Si toute vie en contient plusieurs et consiste à mener de front bien des activités et des rôles, la maladie chronique est l’épreuve d’une double vie imposée et négociée, notamment entre sphère privée et sphère publique. Le plus intime en soi n’y est pas d’abord le lieu secret des rêves et des désirs, mais celui de la délibération, toujours plus ou moins solitaire, sur ce qui est le moins mal à faire, en fonction des contraintes et des incertitudes de la maladie.
Les éprouvés de la maladie chronique ne diffèrent ni en nature ni en degré de ceux de la maladie aiguë : ils sont aussi intenses, oscillants et paradoxaux. La chronicité n’habitue pas au souffrir, elle n’en diminue pas l’intensité, elle n’apprend pas à faire face au désespoir. Expérience au long cours et expertise de la maladie ne signifient pas accoutumance et endurcissement à la souffrance.
Lorsqu’apparaissent des complications, que sont annoncées des mauvaises nouvelles, que s’évanouit l’espoir d’un énième avis médical, le patient peut vivre dans l’obsession de la maladie et de son aggravation. L’absence de perspective, le sentiment de n’être plus personne, réduit à ses symptômes, à son agenda médical de patient et à son statut social, sont des expériences de souffrance communes à toute maladie grave – aiguë ou chronique.
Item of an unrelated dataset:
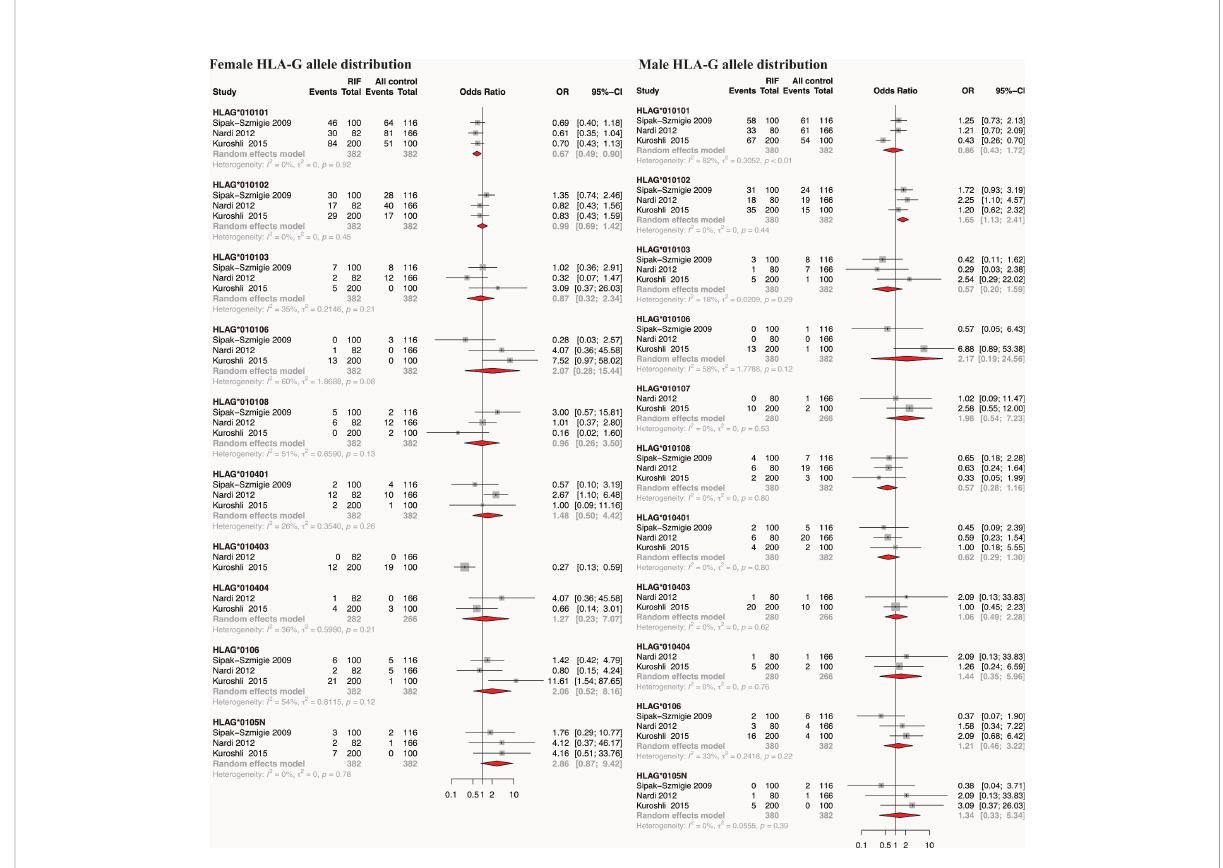
FIGURE 5 Forest plot showing the association of parental HLA-G allele distribution with RIF.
La violence n’est nullement diluée
Mais ce qui dénote la spécificité de la chronicité, c’est que, du fait de la répétition des catastrophes et de l’usure produite, le statut d’épreuve peut être oublié du malade lui-même et de son entourage : la maladie finit par être prise pour une habitude, une seconde nature, le cours devenu normal de la vie. L’anormalité, l’exception, le scandale s’effacent. La plus haute souffrance conduit paradoxalement à l’hébétude, à une sorte d’anesthésie psychique du malade et à la lassitude, la résignation, voire à l’abandon de l’entourage, qui ne prend plus de nouvelles.
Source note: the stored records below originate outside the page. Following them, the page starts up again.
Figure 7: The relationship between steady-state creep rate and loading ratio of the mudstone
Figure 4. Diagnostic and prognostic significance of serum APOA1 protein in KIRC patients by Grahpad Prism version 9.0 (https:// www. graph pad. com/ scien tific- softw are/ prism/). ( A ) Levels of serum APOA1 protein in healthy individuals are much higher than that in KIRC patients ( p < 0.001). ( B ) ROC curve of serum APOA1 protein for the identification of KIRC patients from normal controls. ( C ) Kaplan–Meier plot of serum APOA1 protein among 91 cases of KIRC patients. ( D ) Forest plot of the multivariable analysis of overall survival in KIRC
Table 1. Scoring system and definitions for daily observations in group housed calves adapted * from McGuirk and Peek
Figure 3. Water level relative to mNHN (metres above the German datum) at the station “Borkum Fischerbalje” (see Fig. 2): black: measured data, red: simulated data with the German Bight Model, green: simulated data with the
En même temps, la chronicité n’efface pas la nouveauté : une consultation ou un examen, même avec un médecin ou dans un service que le malade connaît déjà, ne prennent pas le même sens selon l’évolution de la maladie et les circonstances de la vie. Le malade chronique peut vivre les événements avec autant de sensibilité et d’impréparation que celui qui y est confronté pour la première fois. Il en éprouvera même des sentiments plus intenses. Soit que la stabilisation de la maladie lui en ait fait oublier les souffrances et recouvrer l’insouciance de la santé, soit que l’accumulation des épreuves l’ait épuisé.
La chronicité ne dilue pas la violence de la maladie, elle peut même la démultiplier. Aussi, le malade chronique peut avoir le sentiment « d’exister à vif », selon l’expression de Paul Ricœur car il oscille entre les plus grandes peines et les plus grandes joies. Il en est ainsi du désarroi à l’occasion d’un mot maladroit ou blessant d’un soignant, ou à l’annonce d’un mauvais résultat d’examen, objectivement attendu, mais dont le moment et la portée subjective sont imprévisibles. Symétriquement, lorsqu’il y a du mieux, c’est la jouissance étonnée de la simple vie organique ou de l’éblouissement – sans doute comparable à celui du détenu libéré de prison – de redécouvrir un monde familier dont la beauté comme la banalité apparaissent transfigurées et extraordinaires. Le savoir objectif de la maladie chronique n’en modifie pas nécessairement l’expérience subjective. Elle « cueille » le malade, alors qu’elle est connue comme étant là et devant toujours être là.